Conservative Media Are Falling For Another Ed Klein Conspiracy Theory

Discredited Journalist Ed Klein Returns To Citing Anonymous Sources To Accuse Obama Of Sabotaging The Clintons

UPDATE: Fox News reporter James Rosen asked Press Secretary Josh Earnest to comment on Klein's story “in a leading New York newspaper,” during the March 16 White House briefing. Earnest called Klein's claim “utter baloney.” Despite the flat denial and his history of inaccuracy, Klein is set to appear as a guest on Fox News' Hannity on Monday night.

Discredited journalist Ed Klein is pushing a dubious conspiracy theory that White House adviser Valerie Jarrett leaked the Hillary Clinton email story to the media, an anonymously sourced allegation that's giving Klein renewed attention in the pages and on the airwaves of the right-wing press.

Earlier this month, a flawed New York Times report sensationalized the fact that as secretary of state, Hillary Clinton used a personal email address to conduct State Department business.

Klein is now positing that Jarrett “leaked” the story to the press, as he writes in a March 16 column in the New York Post. Klein cites anonymous “members of Bill Clinton's camp” and a nameless “source close to the White House” to come to the conclusion that the Obama administration is deliberately trying to “sabotage” the possible presidential ambitions of Obama's former secretary of state.

His conspiracy theory was given a platform across the full spectrum of conservative media, which called it “explosive” and “reveal[ing].” Fox News featured several segments on Klein's theory and even hosted him on the set of Fox & Friends earlier this month to hype his “bombshell claim.”

Conservative media continue to afford Klein credibility despite a resume riddled with lies and discredited writing.

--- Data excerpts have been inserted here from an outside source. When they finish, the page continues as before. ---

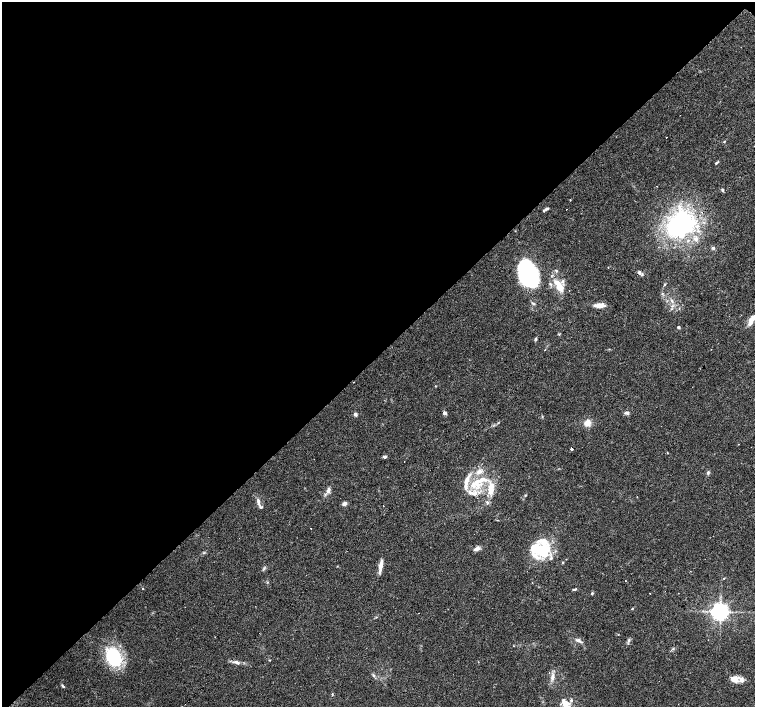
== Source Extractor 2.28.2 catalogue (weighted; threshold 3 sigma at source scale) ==
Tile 5 of 4 x 4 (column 1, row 2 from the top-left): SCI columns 1-1505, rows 2976-4384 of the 6022 x 6015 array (HDU 1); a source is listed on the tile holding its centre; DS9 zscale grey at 2 x 2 block average (1 PNG px = mean of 2 x 2 image px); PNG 757 x 709 px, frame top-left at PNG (2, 2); no overlay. Shown black and unused: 50% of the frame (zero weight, under 3 of 4 exposures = <1% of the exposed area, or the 3 px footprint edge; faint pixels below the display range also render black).
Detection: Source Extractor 2.28.2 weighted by HDU 2 'WHT'; one run over the whole footprint, this tile lists its part. Background 0.0253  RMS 0.0033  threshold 0.0148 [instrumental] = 3 sigma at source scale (4.5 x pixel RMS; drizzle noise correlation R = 1.50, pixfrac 1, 0.0396/0.0396 arcsec/px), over >= 5 px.
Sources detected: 95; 2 inside a brighter object's white glare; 10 cosmic-ray / hot-pixel residue — not listed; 20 inside a brighter listed object's ellipse — not listed separately; the other 63 listed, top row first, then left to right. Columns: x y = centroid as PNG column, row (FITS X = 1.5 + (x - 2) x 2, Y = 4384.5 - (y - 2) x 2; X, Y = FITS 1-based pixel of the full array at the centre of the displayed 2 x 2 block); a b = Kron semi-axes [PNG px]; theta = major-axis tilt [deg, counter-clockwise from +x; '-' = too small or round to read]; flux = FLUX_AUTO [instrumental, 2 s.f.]
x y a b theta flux
724 142 3 3 - 0.64
716 163 4 3 - 0.83
657 186 2 2 - 0.43
722 190 4 3 - 1.1
570 200 2 2 - 2.2
546 209 6 3 22 1.7
681 224 35 29 43 110
713 248 4 4 - 1.5
608 267 2 2 - 0.29
639 272 3 3 - 1.4
528 273 25 16 -66 99
665 284 3 3 - 0.68
559 286 17 6 -58 12
662 294 3 3 - 0.75
672 301 5 3 - 1.7
533 304 6 3 -37 0.99
599 305 11 4 2 7.2
751 322 12 5 77 4.9
678 327 3 3 - 1.4
536 339 4 3 - 1.1
545 350 2 2 - 0.96
435 386 3 2 - 0.41
444 413 5 4 - 1.6
627 413 5 3 - 2.1
355 414 4 3 - 2.1
587 423 6 5 - 7.7
739 444 2 2 - 0.52
572 449 2 2 - 4.1
667 453 3 2 - 0.4
385 457 5 3 - 1.5
479 471 8 6 29 4.5
708 473 5 4 - 1.2
467 480 15 5 66 6
474 484 14 8 46 11
491 489 18 7 89 11
328 490 9 4 75 3
474 493 8 6 27 4.4
258 502 10 4 -79 3
344 504 5 4 - 2.5
311 528 2 2 - 0.39
476 549 6 4 27 3.8
541 550 20 14 -23 30
563 562 3 2 - 0.62
380 566 16 4 82 5.1
724 578 2 2 - 0.44
625 581 2 2 - 3.5
143 589 2 2 - 0.33
575 589 7 2 16 0.94
650 593 2 2 - 0.65
632 609 4 2 - 0.56
720 611 4 4 - 490
578 640 7 4 -4 2.4
629 640 4 2 - 0.8
673 649 3 3 - 0.82
113 657 16 12 -62 55
269 660 3 2 - 0.47
236 662 12 4 -15 3.5
373 676 5 3 - 1.2
552 677 11 4 80 3.6
734 679 9 5 13 7.6
63 686 6 3 -52 1
332 694 3 3 - 0.63
565 704 13 9 -18 8.1
Isophote crosses this tile's border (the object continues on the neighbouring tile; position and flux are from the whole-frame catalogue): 1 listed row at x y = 565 704
Diffuse or blended objects may show on this block-average render without a row.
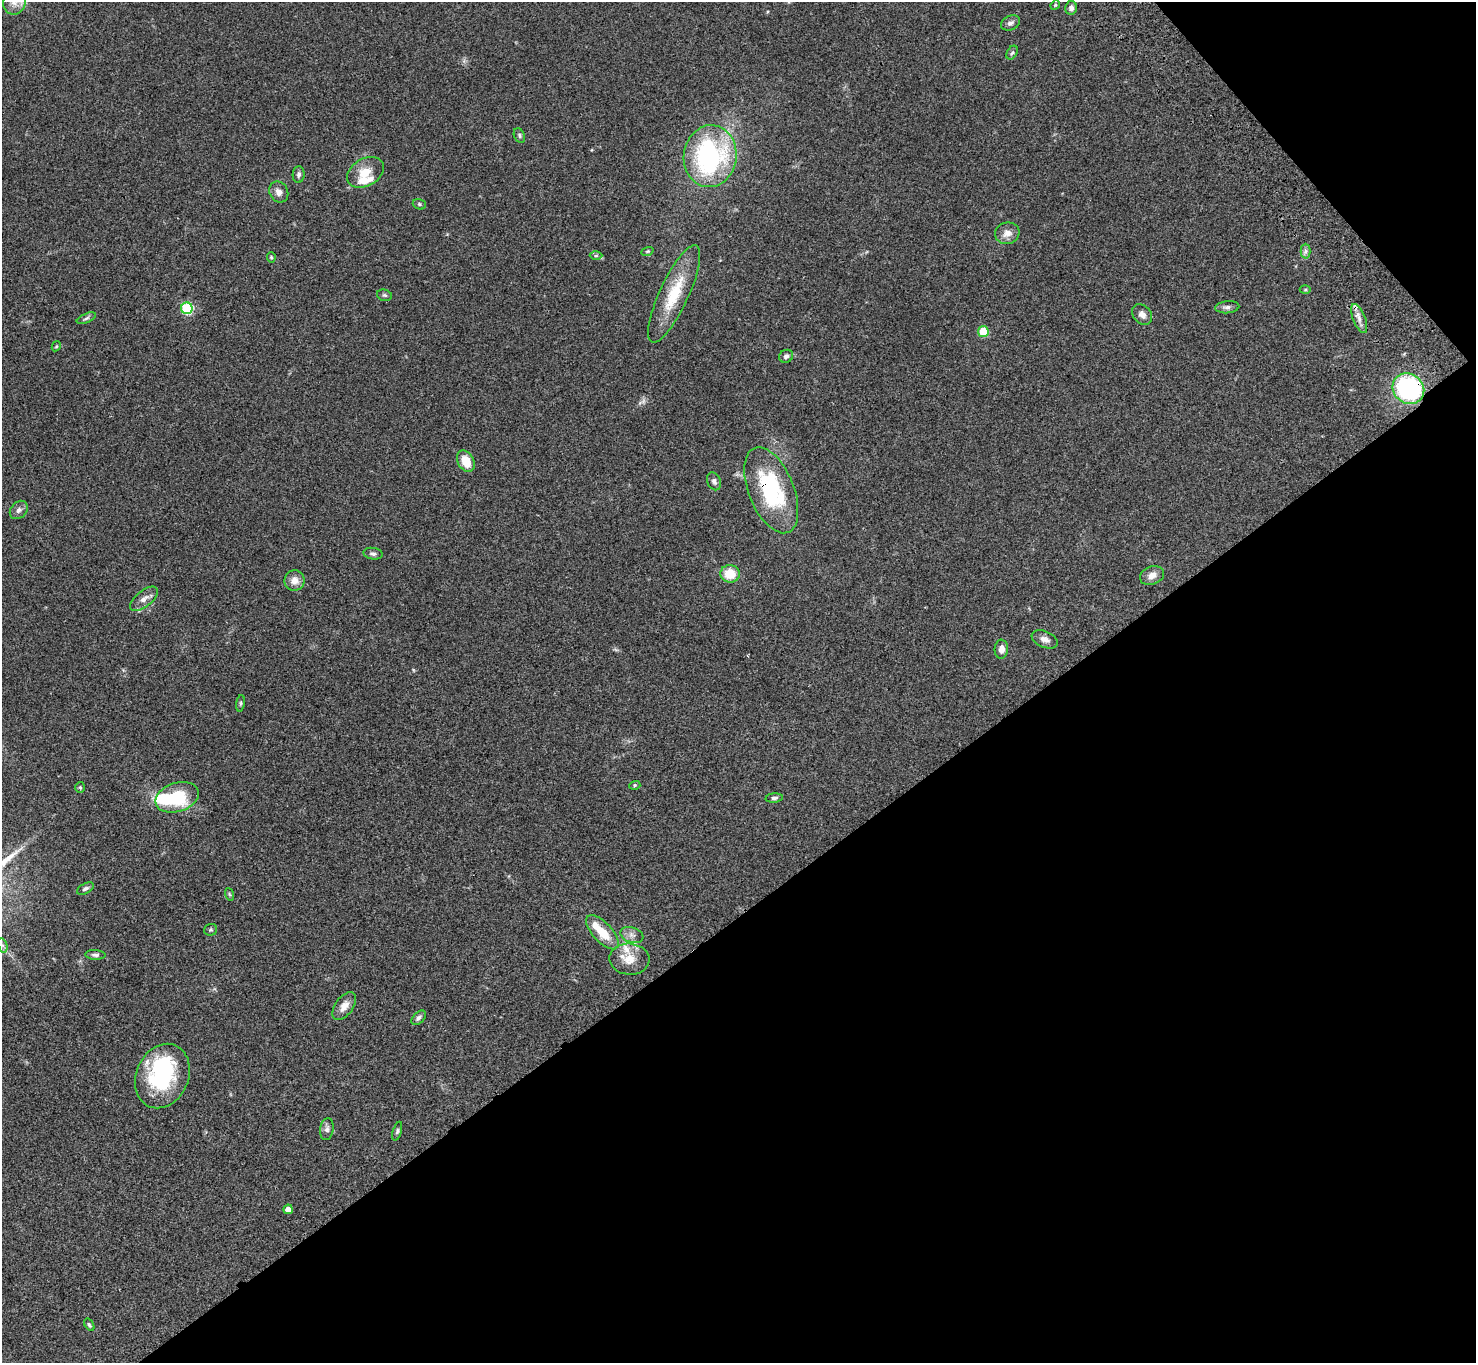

A few of his greatest hits:

  • Klein Concocted A Bogus Claim That Bill Clinton Sexually Assaulted Hillary Clinton. In Ed Klein's 2005 book The Truth About Hillary, he alleged that Chelsea Clinton was conceived during a vacation in Bermuda where Bill Clinton raped his wife. According to the footnotes, this claim was predicated on an interview with a single anonymous source who supposedly “was with the Clintons in Bermuda” (Klein would later walk back this smear).
  • Klein Published Impossible, False Allegation That Obama Abandoned Israeli Prime Minister Benjamin Netanyahu In Order To Have Dinner With His Family. According to a June 2012 report by ThinkProgress, Klein published a false report alleging that Obama left a meeting with the Israeli Prime Minister in order to have dinner with his family. Pointing to a 2010 article Klein published in The Huffington Post, they note that a simple phone call would have disproved Klein's assertion:

In a 2010 entry in The Huffington Post, Klein detailed President Obama's “humiliation” of Israeli Prime Minister Benjamin Netenyahu, claiming that sources told him of Obama leaving during a meeting with Netenyahu to have dinner with Michelle and their two daughters. One phone call would have revealed that to be impossible, since Michelle, Sasha and Malia were all in New York City at the time."

  • Klein Repeatedly Leans On Sexist Rhetoric To Attack Hillary Clinton, Including Claims About Her Weight And Health. During a June 4, 2012 appearance on Fox News Radio's Kilmeade & Friends, Klein promoted his anti-Obama book, The Amateur, and offered his thoughts on a possible 2016 run for the White House by Hillary Clinton. Klein lobbed personal attacks about Clinton's health, telling listeners that she is “not looking good these days. She's looking overweight, and she's looking very tired.” 

Klein's latest claims come fresh off the heels of his 2014 book, Blood Feud: The Clintons vs. the ObamasBlood Feud was roundly ridiculed for its sourcing problems and unlikely anecdotes, even by Fox figures like Megyn Kelly and Brian Kilmeade.

Nevertheless, Klein's conspiracy theories have been amplified by the network and its other hosts, as well as other players in conservative media.